Проект «Новый Эдем» [СИ] — страница 25 из 40

Так Марк и мечется до сих пор, от отчаяния к вере, от смирения к ненависти.

‒ Марик, представляешь, папе выделили дом в Зелёной зоне. Через недельку переедем.

Мама была искренне рада, улыбалась. Она не так часто улыбалась, и надо было порадоваться вместе с ней. А получилось наоборот. Улыбка показалась какой-то наигранной, поддельной, а повод ‒ дурацким.

‒ Зачем? ‒ в горле не пойми откуда возник острый распирающий комок, и злость накатила, бессмысленная и беспросветно чёрная. ‒ Чтобы я дожил последние дни в тишине и покое?

‒ Марик, ‒ испуганно прошептала мама, но его несло, не остановиться.

‒ Чтобы я не видел, как живут другие? Не завидовал и не расстраивался лишний раз?

А ведь иметь дом в Зелёной зоне для многих недостижимая мечта. Даже провести там выходные ‒ и то счастье. Только для Марка мир с недавнего времени стал даже не чёрно-белым, чёрно-серым, и нет в нём никаких других красок. Зелёной тоже.

‒ Мам, не надо. Не надо никуда переезжать. Я хочу здесь. Я хочу, как все. Как нормальный. Не надо меня изолировать.

‒ Господи, Марик! Ну что ты говоришь? ‒ в мамином голосе задрожали слёзы. ‒ Мы же не изолировать. Просто… такая возможность… она ведь не у каждой семьи есть.

Лучше бы мама не объясняла, лучше бы не смотрела виноватыми глазами. Сама бы на него наорала, поставила на место, чтобы он не смел так себя вести, чтобы помнил, как разговаривать с родителями. Марк бы заткнулся и, наверное, даже попросил бы прощения. А сейчас жалости не возникало. Её и так слишком много, и она бесит.

‒ И как я оттуда буду в школу ходить? Или да ‒ совсем забыл! Мне-то какой смысл ходить в школу? На тот свет и без аттестата принимают.

‒ Марик.

Марик, Марик, Марик. Имя на недолго. Смысл, которого скоро не будет.

Но ведь пока-то есть. Пока живой. Вот он и будет пока, как остальные. Со всеми, в стандартном небоскрёбе, пусть даже квартира элитная, пентхаус с отдельным кусочком крыши. Зато школа самая-самая обычная. И никто в ней не знает, что Марк неизлечимо болен, что он таблетки килограммами глотает, иначе бы свихнулся от боли. А так ‒ внешне ничем от остальных не отличается. Если особо не присматриваться. Его ещё и симпатичным считают. А то, что он на уроки физкультуры не ходит: у него же папа большая шишка, и тупо особым положением не воспользоваться, не выторговать себе привилегии, забить на не самый любимый предмет.
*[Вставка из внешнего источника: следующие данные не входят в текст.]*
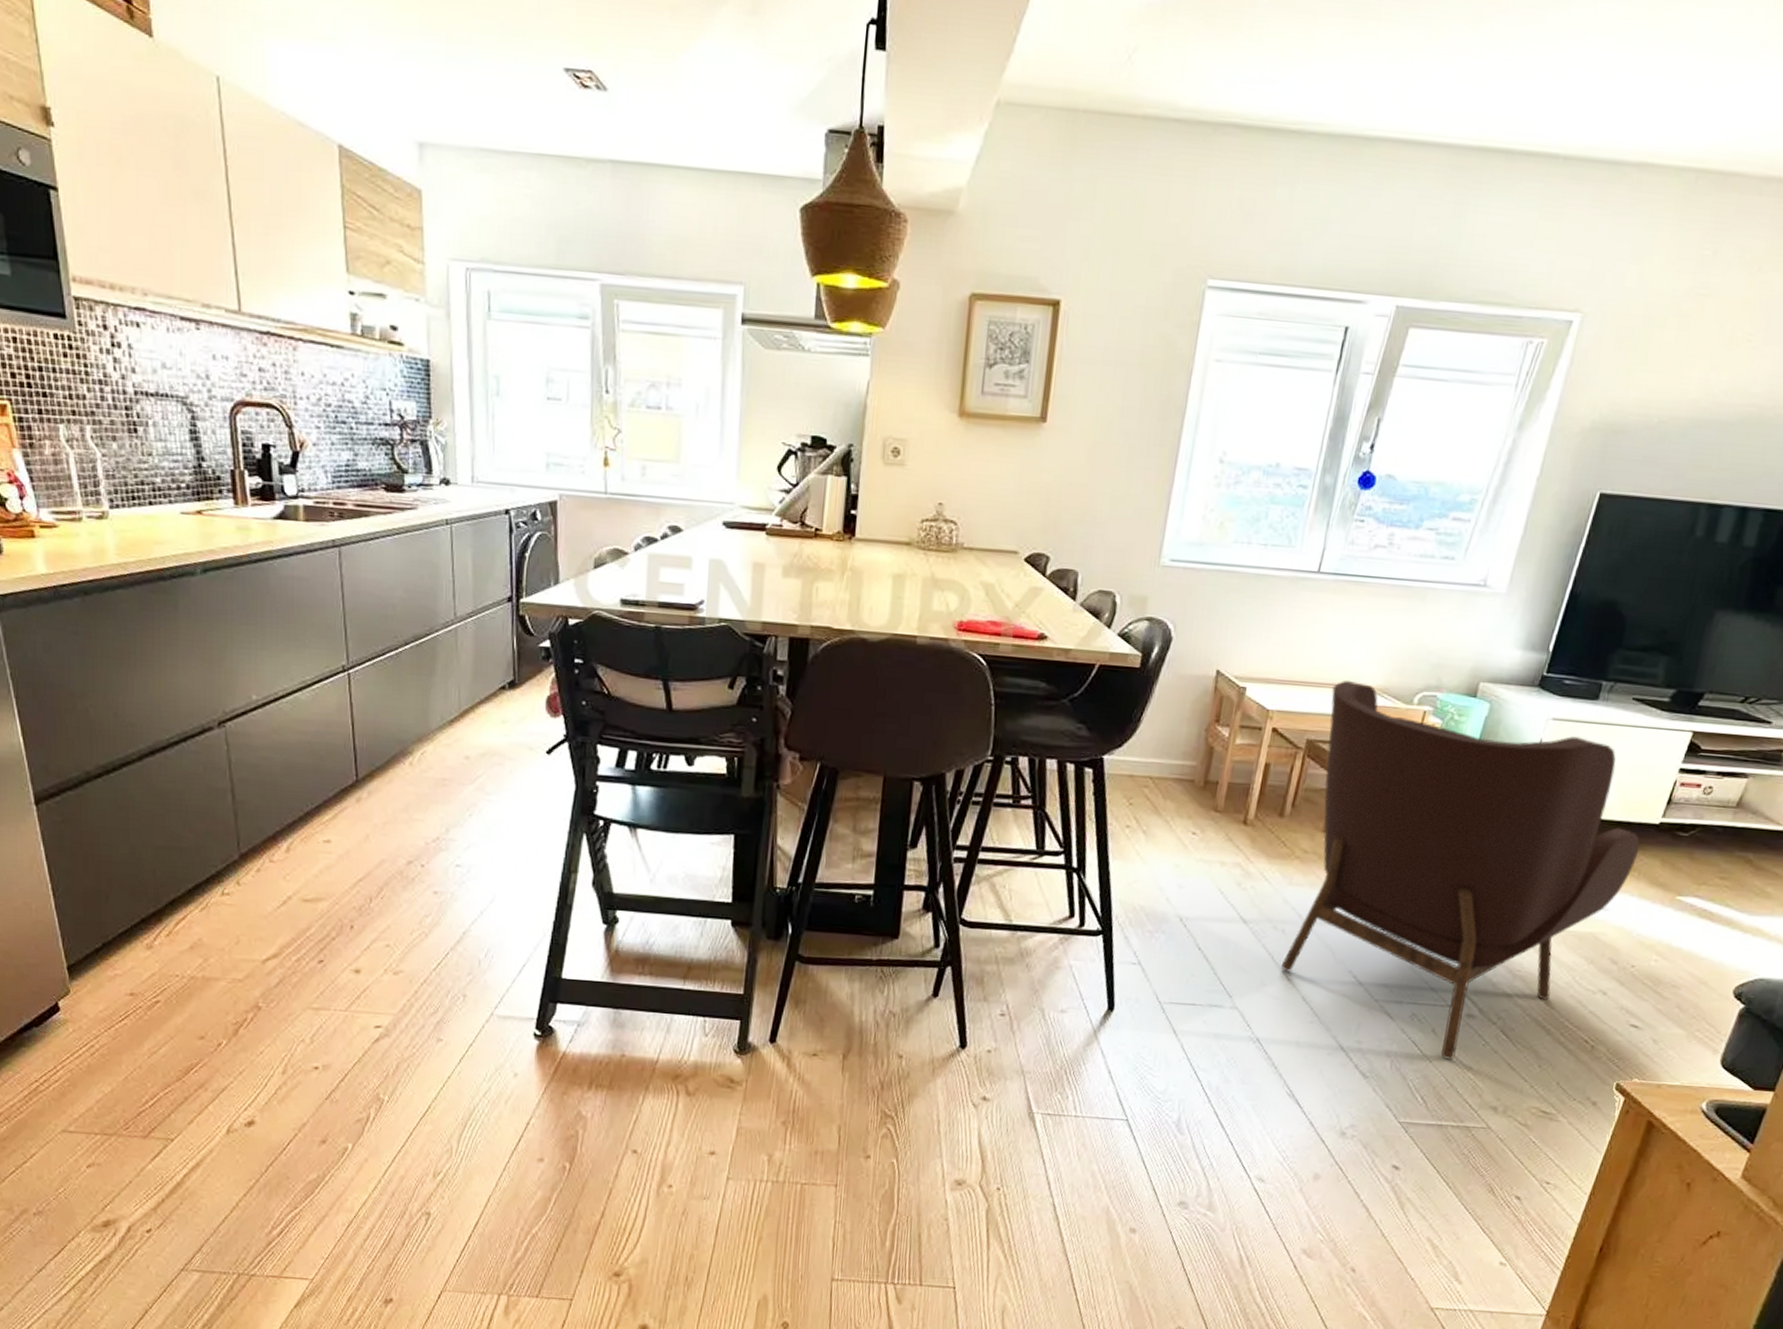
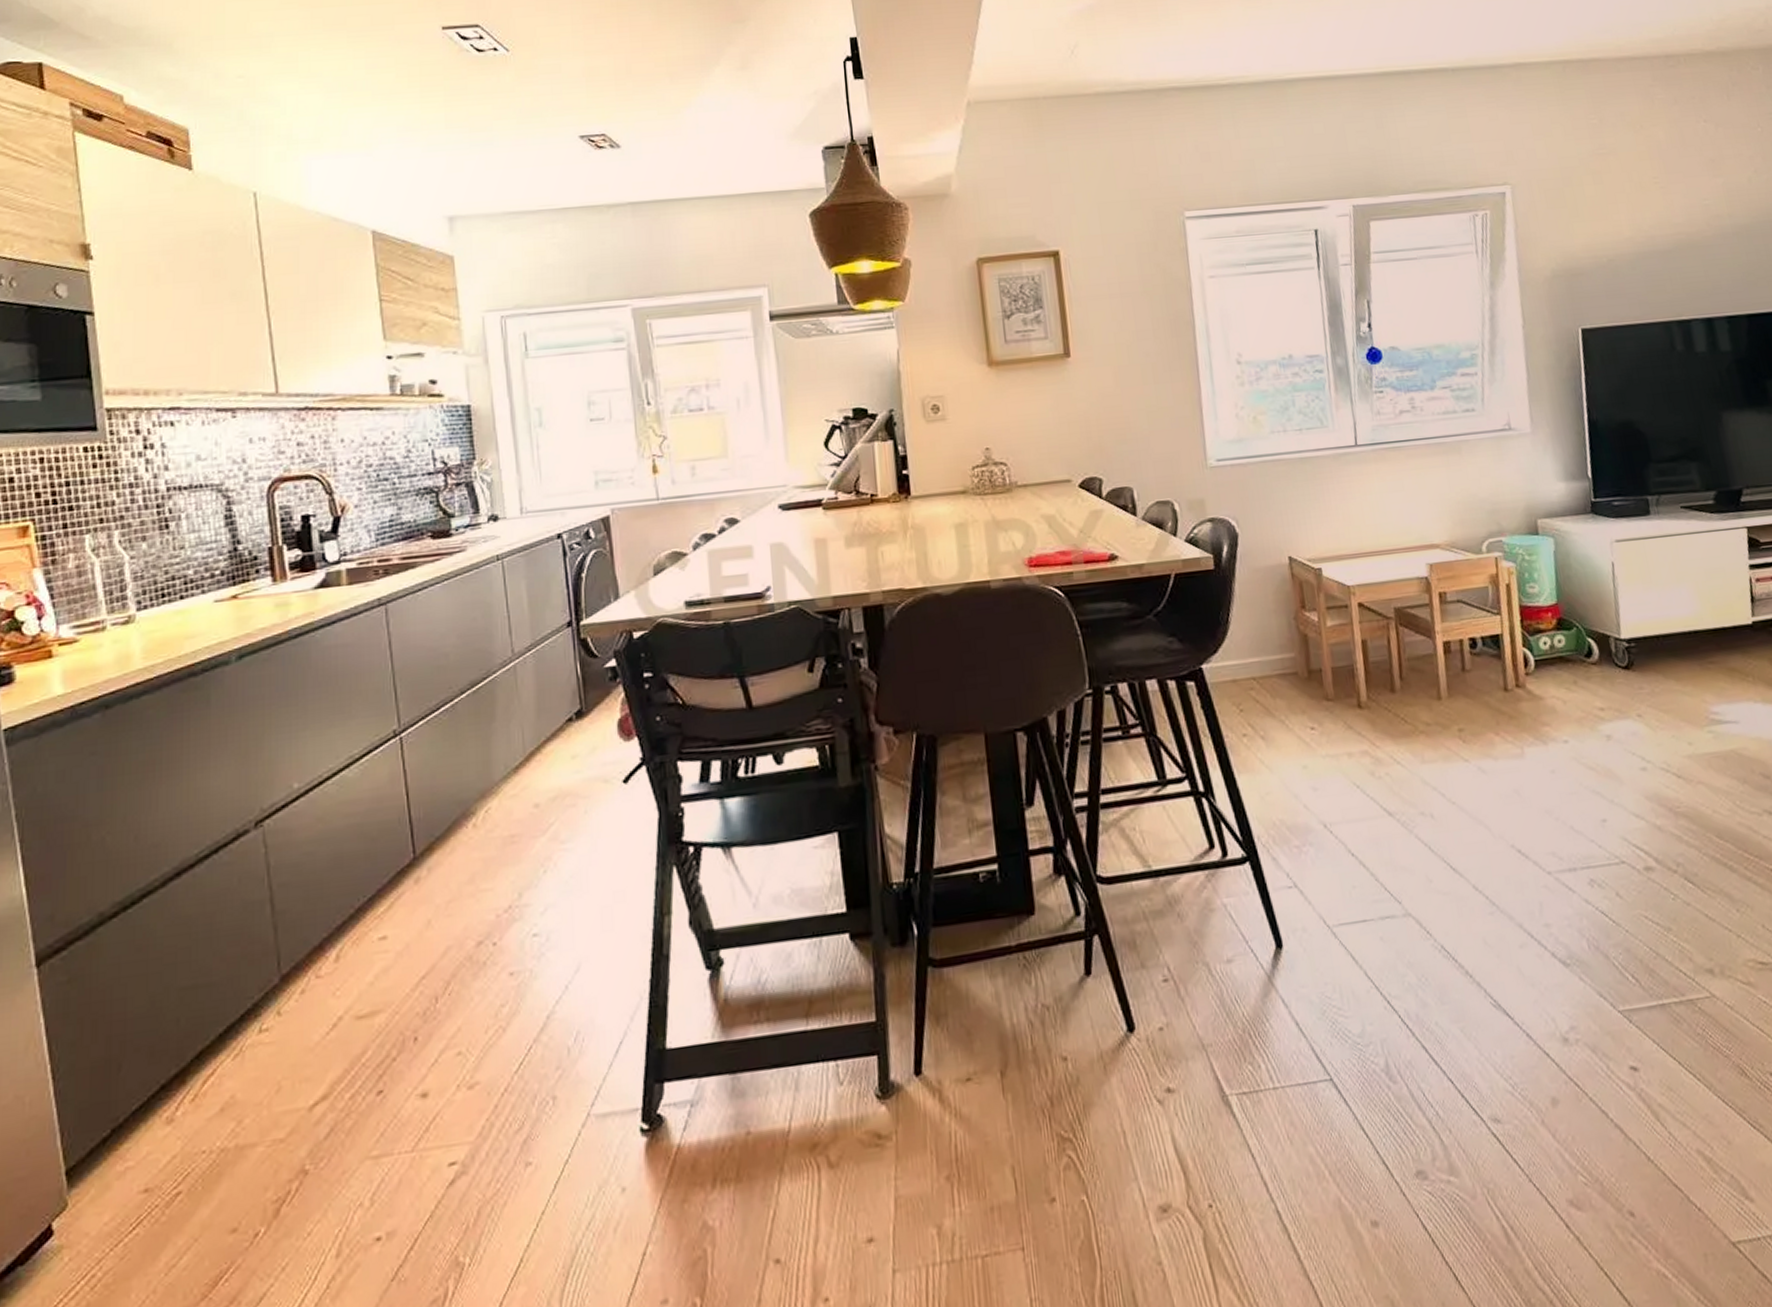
armchair: present [1280,679,1640,1060] -> none [1402,541,1746,925]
Физкультура проходила одновременно у двух параллельных классов. Толпа народу носилась по стадиону, а Марк, как обычно, сидел на самом верхнем ряду трибуны, наблюдал издалека. Ещё вроде как и свысока. Чтобы можно было думать: «Ну вы там бегайте, придурки, а я тут отдохну и поржу над вами». Но особого торжества не ощущалось. Больше зависть. Что остальные запросто могут бегать, прыгать, играть в футбол и баскетбол, только Марк один торчит тут, словно на границе жизни, ещё способен ухватить кое-какие её блага, но уже не все.

Вообще-то он тоже занимается, на тренажёрах, в больнице или дома, чтобы совсем уж не превратится в нечто аморфное с дряблыми мышцами. Но там нагрузки строго рассчитаны, утверждены врачами. И вес всё равно убывает потихоньку, даже если жрать до одури. Болезнь всё сжигает, растворяет изнутри. Да и жрать до одури не получается. Не хочется. Но вроде и так ещё не кожа да кости.

Стадион походил на аквариум, населённый большим количеством пёстрых рыбок. Какие-то замерли на месте, какие-то плавали неспешно, а некоторые метались туда-сюда без видимой цели. И вдруг, словно корма сыпанули, все устремились в одну сторону, сгрудились в плотную толпу. Марку стало интересно, что же произошло на самом деле, но не вставать же со скамейки, не спускаться. Не солидно. Смешно. Но ребята расступились, пропуская учителя физкультуры. Тот посмотрел в сторону трибуны и призывно махнул рукой.

‒ Марк, давай сюда!

Всё-таки встал, спустился.

‒ Ты всё равно ничем не занят. Отведи Дарину в медпункт.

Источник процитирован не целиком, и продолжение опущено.